RBI can never abandon inflation to focus on growth: Rajan

Jaswinder Singh Baidwan

Akhran da mureed
Staff member
Within days of announcing his decision to leave the RBI in September, Governor Raghuram Rajan on Monday hoped his successor and the new Monetary Policy Committee will “stay the course” to ensure a low-inflation future for the country.

“In the days ahead, a new Governor as well as members of the Monetary Policy Committee (MPC) will be picked. I am sure they will internalise the frameworks and institutions that have been set up, and should produce a low-inflation future for us,” Rajan said.

The government has taken the “momentous step” of both setting a consumer price index-based inflation objective for the Reserve Bank as well as setting up an independent MPC, he said.



Rajan on Saturday said would not accept a second term of governorship.

While delivering the foundation day lecture on ‘Fight against inflation: A measure of our institutional development’ at the Tata Institute of Fundamental Research here, Rajan called for institutionalising the yet-to-be constituted MPC, so that “we build the institutions necessary to secure a low inflation future, especially because we seem to be making headway.”

Describing the MPC as a truly revolutionary step, he said we got used to decades of moderate to high inflation, leading to industrialists and governments paying negative real interest rates and the burden of the hidden inflation tax falling on the middle class saver and the poor.

“With the MPC, which is truly revolutionary, we are abandoning the ways of the past that benefited the few at the expense of the many. As we move towards embedding institutions that result in sustained low inflation and positive real interest rates, this requires all constituencies to make adjustments” he said.

Warning that a move to a sustained low-inflationary regime demands a lot difficult and painful adjustment in the short run, he said the rewards, however, are be many such as cheaper money for individuals and corporations as well as for the government.

Noting that the past three years of inflation fighting has created a stable macro-environment, Rajan, who took over when the rupee was falling like nine pins and balance of payments was on a precarious position, said a “stable rupee has given investors confidence in our monetary policy goals, and this stability will only improve as we meet our inflation goals.”

Urging the government and the new governor to stay the course, Rajan said going forward, the present stability “will ensure that foreign capital inflows will be more reliable and increase in the longer maturity buckets, including in rupee investments, which will expand the pool of capital available for our banks and corporations. “

Listing the long-term benefits of a low-inflationary economy, the governor, who will demit office at the end of his three-year tenure on September 4, said a stable rupee can increase investors’ confidence in our monetary policy goals; foreign capital inflows will be more reliable and increase in the longer maturity buckets, including in rupee investments.

“This will expand the pool of capital available for our banks and corporations. The government will be able to borrow at low rates, and will be able to extend the maturity of its debt. The poor will not suffer disproportionately due to bouts of sharp inflation, and the middle class will not see its savings eroded,” Rajan said.

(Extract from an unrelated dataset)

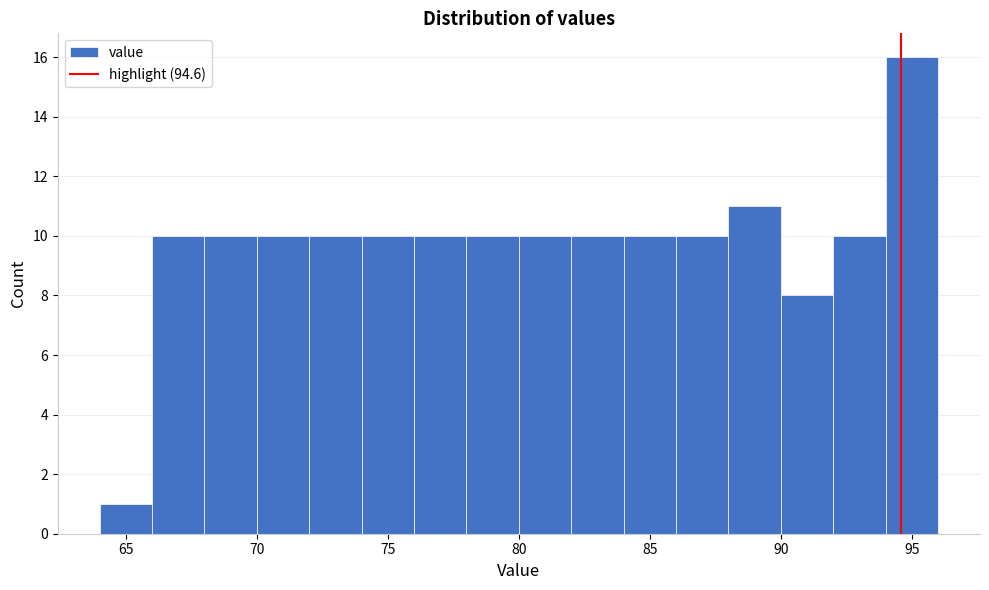

Over which range of the x-axis is the bar tallest?

94 to 96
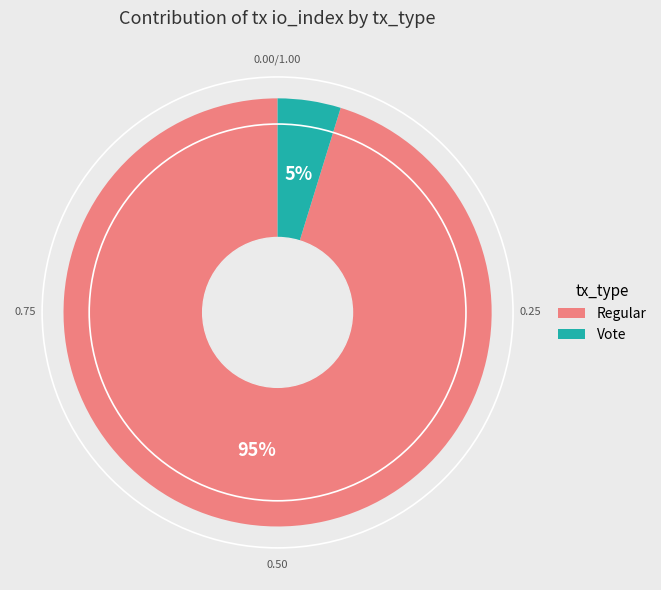

Which has a higher value, Vote or Regular?

Regular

Rajan, however, was quick to add that for all this to happen and if the money were to indeed become cheaper, “industrialists will have to support efforts to improve loan recovery so that banks and bond markets feel comfortable with low credit spreads”.

“The Central and state governments have to continue on the path of fiscal consolidation so that they borrow less and thus spend less on interest payments; households will have to adjust to lower nominal rates, but must recognise that higher real rates make their savings more productive and they will find it worthwhile to save more to finance the enormous investment needs of the country,” he said.

On the MPC, Rajan said an inflation-focused monetary policy framework means “better coordination between the government and the central bank as they go towards the common goal of macro stability. Further, the central bank can serve the economy and the cause of growth best by keeping inflation low and stable around the target given by the government.”

Stating that there is no long-term trade-off between growth and inflation, he said the best way for a central bank to ensure sustainable growth is to keep demand close to supply so that inflation remains moderate, and the other factors that drive growth, such as good governance, can take centre stage.

“We can never abandon inflation to focus on growth”, Rajan said, adding “the best way the monetary authority can support growth over the medium-term is to anchor inflation at low levels so that policy rates can also be low.”